Texte source
Des fins fonds obscurs de la forêt semblent sortir une musique lancinante, rythmée par le vent soufflant dans les arbres menaçants.
C'est à ce moment précis et à cet endroit précis,
dans cette forêt précise située dans ce pays précis,
où nous n'avions croisé absolument personne,
qu'une chanson des Doors me vint en tête :
Deux minutes trente plus tard, le Moulin de l'Enfer est face à nous.
Étrange et captivante maison suspendue au-dessus d'une cascade bruyante, bloquée entre deux roches.
Quelle légende, quelle histoire pouvait bien avoir donné un tel nom à ce moulin isolé ?
L'intérieur du moulin
Mais quelle vie y'avait-il ici ?
Quelle secte ?
Quel crime, peut être ?
Quel acte mystérieux et paranormal ?
Et cette forêt qui l'entoure ?
Quels gredins avaient bien pu l'habiter
pour commettre on ne sait quel méfait ?
Etait-il seul ou avec d'autres sbires
venus d'on ne sait quelle contrée lointaine ?
Nous décidons d'ouvrir le livre touristique qui nous apprenait simplement que...

Objectif 1
Recopiez à l'identique les entrées depuis leur toute première ligne jusqu'à la ligne contenant « genus: Helophilus », ces deux lignes comprises.
Ce texte et les entrées qui suivent n'ont aucun lien entre eux.

Liste des entrées
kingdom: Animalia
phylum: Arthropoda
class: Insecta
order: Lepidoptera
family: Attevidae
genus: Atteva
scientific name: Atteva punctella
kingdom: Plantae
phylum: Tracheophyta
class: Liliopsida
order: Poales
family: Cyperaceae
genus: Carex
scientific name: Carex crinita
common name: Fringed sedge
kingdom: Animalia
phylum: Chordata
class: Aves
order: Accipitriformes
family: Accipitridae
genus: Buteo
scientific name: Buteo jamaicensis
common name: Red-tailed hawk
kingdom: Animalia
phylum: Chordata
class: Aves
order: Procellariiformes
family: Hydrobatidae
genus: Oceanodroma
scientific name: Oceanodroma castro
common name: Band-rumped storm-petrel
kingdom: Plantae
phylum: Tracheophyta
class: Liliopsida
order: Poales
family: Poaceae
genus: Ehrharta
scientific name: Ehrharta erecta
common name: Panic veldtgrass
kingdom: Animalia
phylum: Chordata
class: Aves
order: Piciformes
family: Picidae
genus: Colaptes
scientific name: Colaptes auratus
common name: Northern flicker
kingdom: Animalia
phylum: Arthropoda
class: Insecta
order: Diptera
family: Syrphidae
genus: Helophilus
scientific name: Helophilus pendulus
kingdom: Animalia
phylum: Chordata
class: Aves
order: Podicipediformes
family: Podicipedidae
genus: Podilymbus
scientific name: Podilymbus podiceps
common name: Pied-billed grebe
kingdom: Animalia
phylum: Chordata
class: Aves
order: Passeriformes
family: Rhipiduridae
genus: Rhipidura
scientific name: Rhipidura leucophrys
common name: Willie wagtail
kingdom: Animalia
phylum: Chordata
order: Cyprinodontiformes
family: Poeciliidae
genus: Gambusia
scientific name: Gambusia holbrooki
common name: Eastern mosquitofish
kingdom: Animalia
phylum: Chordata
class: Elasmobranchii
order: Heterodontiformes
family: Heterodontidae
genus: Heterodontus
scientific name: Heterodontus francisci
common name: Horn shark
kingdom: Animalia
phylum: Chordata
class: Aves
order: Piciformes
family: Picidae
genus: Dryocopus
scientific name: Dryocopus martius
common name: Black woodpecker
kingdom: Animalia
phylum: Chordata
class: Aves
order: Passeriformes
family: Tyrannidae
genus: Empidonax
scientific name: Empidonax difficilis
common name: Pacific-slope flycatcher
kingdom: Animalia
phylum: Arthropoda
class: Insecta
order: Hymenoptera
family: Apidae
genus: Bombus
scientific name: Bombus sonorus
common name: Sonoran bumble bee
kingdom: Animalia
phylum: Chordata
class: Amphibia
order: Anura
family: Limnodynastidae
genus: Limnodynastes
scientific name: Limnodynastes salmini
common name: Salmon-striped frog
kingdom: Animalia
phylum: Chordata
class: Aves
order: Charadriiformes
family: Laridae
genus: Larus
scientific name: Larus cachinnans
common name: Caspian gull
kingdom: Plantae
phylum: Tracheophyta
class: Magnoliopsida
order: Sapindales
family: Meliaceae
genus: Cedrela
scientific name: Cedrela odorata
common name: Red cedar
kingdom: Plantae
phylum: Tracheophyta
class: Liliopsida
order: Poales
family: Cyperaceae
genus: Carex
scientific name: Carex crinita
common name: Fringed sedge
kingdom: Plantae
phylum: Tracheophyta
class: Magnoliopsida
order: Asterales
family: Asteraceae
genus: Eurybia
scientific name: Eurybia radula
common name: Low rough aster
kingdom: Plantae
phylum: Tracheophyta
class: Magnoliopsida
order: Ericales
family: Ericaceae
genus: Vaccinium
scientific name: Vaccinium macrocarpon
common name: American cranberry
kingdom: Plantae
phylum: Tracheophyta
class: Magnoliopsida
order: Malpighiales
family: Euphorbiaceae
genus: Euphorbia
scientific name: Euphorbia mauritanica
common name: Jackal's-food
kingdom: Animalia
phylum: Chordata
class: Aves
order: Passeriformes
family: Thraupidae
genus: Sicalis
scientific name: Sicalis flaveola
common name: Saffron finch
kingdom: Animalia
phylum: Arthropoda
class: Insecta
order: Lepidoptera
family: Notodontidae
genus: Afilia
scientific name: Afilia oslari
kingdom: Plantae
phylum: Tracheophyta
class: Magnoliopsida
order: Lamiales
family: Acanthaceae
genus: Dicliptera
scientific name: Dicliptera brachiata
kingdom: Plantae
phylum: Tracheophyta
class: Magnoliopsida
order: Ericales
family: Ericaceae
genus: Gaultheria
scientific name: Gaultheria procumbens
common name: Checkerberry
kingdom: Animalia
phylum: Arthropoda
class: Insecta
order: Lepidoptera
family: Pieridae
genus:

Objectif 2
Prolongez le texte sur le Moulin de l'Enfer à partir de sa dernière phrase.

Résultat 1
kingdom: Animalia
phylum: Arthropoda
class: Insecta
order: Lepidoptera
family: Attevidae
genus: Atteva
scientific name: Atteva punctella
kingdom: Plantae
phylum: Tracheophyta
class: Liliopsida
order: Poales
family: Cyperaceae
genus: Carex
scientific name: Carex crinita
common name: Fringed sedge
kingdom: Animalia
phylum: Chordata
class: Aves
order: Accipitriformes
family: Accipitridae
genus: Buteo
scientific name: Buteo jamaicensis
common name: Red-tailed hawk
kingdom: Animalia
phylum: Chordata
class: Aves
order: Procellariiformes
family: Hydrobatidae
genus: Oceanodroma
scientific name: Oceanodroma castro
common name: Band-rumped storm-petrel
kingdom: Plantae
phylum: Tracheophyta
class: Liliopsida
order: Poales
family: Poaceae
genus: Ehrharta
scientific name: Ehrharta erecta
common name: Panic veldtgrass
kingdom: Animalia
phylum: Chordata
class: Aves
order: Piciformes
family: Picidae
genus: Colaptes
scientific name: Colaptes auratus
common name: Northern flicker
kingdom: Animalia
phylum: Arthropoda
class: Insecta
order: Diptera
family: Syrphidae
genus: Helophilus

Résultat 2
"On raconte que le Moulin de l'Enfer aurait été construit à cheval sur la limite des communes d’Etchalar et de la communauté du Bastan au moment de la première guerre Carliste, il y a plus de 150 ans. Il servit pendant la seconde guerre Carliste pour l’approvisionnement en farine des troupes stationnées sur les hauteurs avant la bataille d’Atxuria."
Bref, rien de plus normal finalement.
Il n'y avait plus qu'à se poser le cul au bord de la rivière et commencer à pique-niquer en se disant que, bon Dieu, ces Espagnols donnaient bien des noms d'enfer à tout et n'importe quoi.
Cependant, c'est en goûtant la galantine que nous remarquâmes que celle-ci avait un goût très étrange... Un peu comme l'odeur de la bombe odorante qui sert à parfumer les toilettes après avoir faire la grosse commission.
Peut être que l'enfer commençait...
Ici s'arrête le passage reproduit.